Discussion in 'Economics' started by omcate, Apr 22, 2004.

  1. omcate


    Thu Apr 22, 2004 12:12 AM ET

    By Kevin Plumberg
    NEW YORK (Reuters) - U.S. workers and employers diverged in their views on the workplace and the economy in the last three years, with workers more concerned than their bosses about job security, according to a survey published on Thursday.

    But both agreed that the federal government has reacted poorly to job-related issues and should do more to prevent jobs from being moved to other countries.

    The survey, done by Rutgers University in February and March, found that more than half of all workers were very concerned about their job security, up from 42 percent of workers polled in July 2003. By contrast, about one-third of managers and executives polled in the recent survey said they were very concerned about the job security of workers.

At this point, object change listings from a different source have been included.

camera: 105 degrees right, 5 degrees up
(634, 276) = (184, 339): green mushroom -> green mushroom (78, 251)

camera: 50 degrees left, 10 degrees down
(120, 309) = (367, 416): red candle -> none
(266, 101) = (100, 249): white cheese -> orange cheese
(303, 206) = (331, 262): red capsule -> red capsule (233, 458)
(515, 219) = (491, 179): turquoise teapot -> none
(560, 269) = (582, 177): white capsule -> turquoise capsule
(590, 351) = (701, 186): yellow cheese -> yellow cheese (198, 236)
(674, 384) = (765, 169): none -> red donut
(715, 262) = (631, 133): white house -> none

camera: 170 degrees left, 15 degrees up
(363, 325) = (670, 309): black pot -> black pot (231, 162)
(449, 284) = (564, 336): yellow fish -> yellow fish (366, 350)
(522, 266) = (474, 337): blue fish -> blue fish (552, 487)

    "Sparking this concern is the fact that large numbers of workers are experiencing job loss themselves, among their co-workers, or in their families, but are finding sporadic or little access to services that could reconnect the unemployed to jobs," the report said.

    The survey painted a grim picture of the labor market, with one in five workers laid off in the past three years. However, 95 percent of workers who lost a job found a new one, the survey said, suggesting most workers were able to adapt to changing economic conditions.

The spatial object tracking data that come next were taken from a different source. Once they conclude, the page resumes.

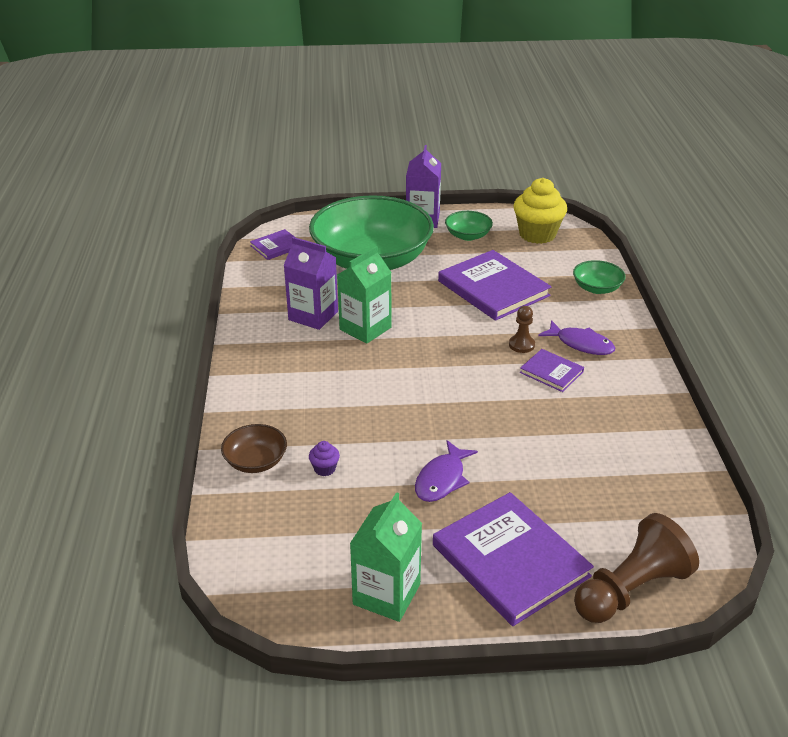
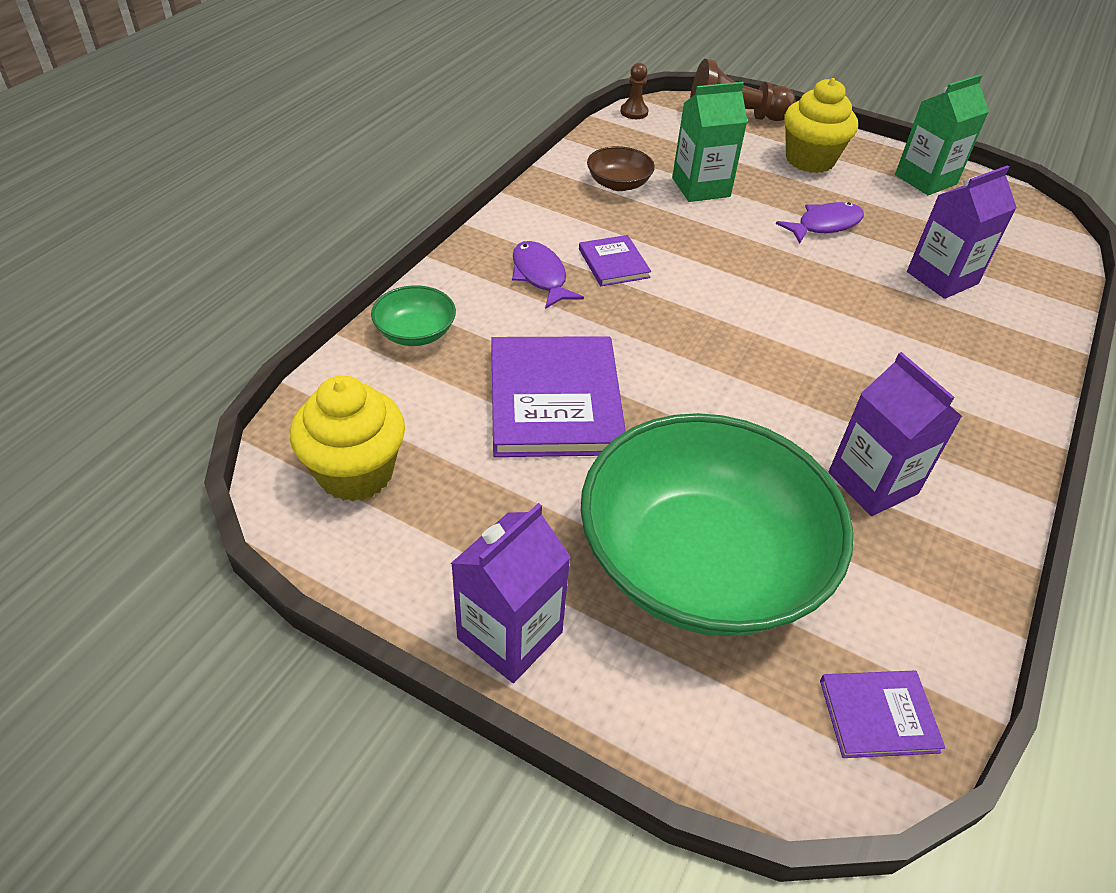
camera: 150 degrees left, 10 degrees up
(256, 461) = (1019, 314): brown bowl -> brown bowl (618, 184)
(324, 469) = (942, 278): purple cupcake -> purple carton
(365, 328) = (801, 422): green carton -> green carton (701, 187)
(468, 236) = (473, 535): green bowl -> none
(510, 561) = (810, 160): purple book -> yellow cupcake
(521, 345) = (611, 305): brown pawn -> brown pawn (634, 112)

    When it came to judging the health of the economy, workers and employers looked at different things. Workers were more likely to say that the number of people unemployed was an important indicator of the economy's health.

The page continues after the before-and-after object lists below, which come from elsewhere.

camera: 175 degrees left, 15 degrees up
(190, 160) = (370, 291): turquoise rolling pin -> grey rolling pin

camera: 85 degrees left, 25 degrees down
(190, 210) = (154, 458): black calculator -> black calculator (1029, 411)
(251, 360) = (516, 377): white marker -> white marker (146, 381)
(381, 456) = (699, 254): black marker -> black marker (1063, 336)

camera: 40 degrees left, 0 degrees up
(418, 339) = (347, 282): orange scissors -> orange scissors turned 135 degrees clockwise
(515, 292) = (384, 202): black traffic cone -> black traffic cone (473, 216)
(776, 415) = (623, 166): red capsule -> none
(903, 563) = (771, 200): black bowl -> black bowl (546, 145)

    But employers thought interest rates on bank loans were more important in rating the economy.

    The timing of the survey could be an important factor in measuring the attitudes of workers, since the government had not yet released its upbeat March employment report showing the economy created 308,000 new non-farm jobs in the month.

    William Rodgers, a professor and chief economist at Rutgers, said the positive news on jobs would not have affected views much. "One month won't erase the fact that people have been out of work for six months, a year or two years," he said.

    Nevertheless, workers and employers found some common ground in their negative opinions of how President Bush has handled employment issues. Nearly one-third of workers said Bush is doing a poor job and only 7 percent thought he was doing an excellent job. Twenty-two percent of employers rated Bush poorly and 18 percent said he was doing an excellent job.

    A clear majority of workers and employers, 72 percent of workers and 66 percent of employers, also said the government should do more to stem the flow of jobs moving overseas.

    The survey polled a random sample of 1,007 workers and 502 employers from February to mid-March.